#### Supplied information ####
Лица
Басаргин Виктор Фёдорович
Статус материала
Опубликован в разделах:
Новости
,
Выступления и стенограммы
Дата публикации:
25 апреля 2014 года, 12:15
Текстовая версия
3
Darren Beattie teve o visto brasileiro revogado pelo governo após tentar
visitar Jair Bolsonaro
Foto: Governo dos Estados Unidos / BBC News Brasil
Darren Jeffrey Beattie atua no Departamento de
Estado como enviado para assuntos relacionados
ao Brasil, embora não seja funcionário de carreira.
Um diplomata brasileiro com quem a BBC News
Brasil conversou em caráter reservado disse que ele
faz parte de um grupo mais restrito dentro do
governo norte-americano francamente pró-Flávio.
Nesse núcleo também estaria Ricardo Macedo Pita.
####
# [About this task]
The lines from the one containing "Статус материала" to the final line of the listing above must be set down exactly, both included.

# [Solution for this exercise]
Статус материала
Опубликован в разделах:
Новости
,
Выступления и стенограммы
Дата публикации:
25 апреля 2014 года, 12:15
Текстовая версия
3
Darren Beattie teve o visto brasileiro revogado pelo governo após tentar
visitar Jair Bolsonaro
Foto: Governo dos Estados Unidos / BBC News Brasil
Darren Jeffrey Beattie atua no Departamento de
Estado como enviado para assuntos relacionados
ao Brasil, embora não seja funcionário de carreira.
Um diplomata brasileiro com quem a BBC News
Brasil conversou em caráter reservado disse que ele
faz parte de um grupo mais restrito dentro do
governo norte-americano francamente pró-Flávio.
Nesse núcleo também estaria Ricardo Macedo Pita.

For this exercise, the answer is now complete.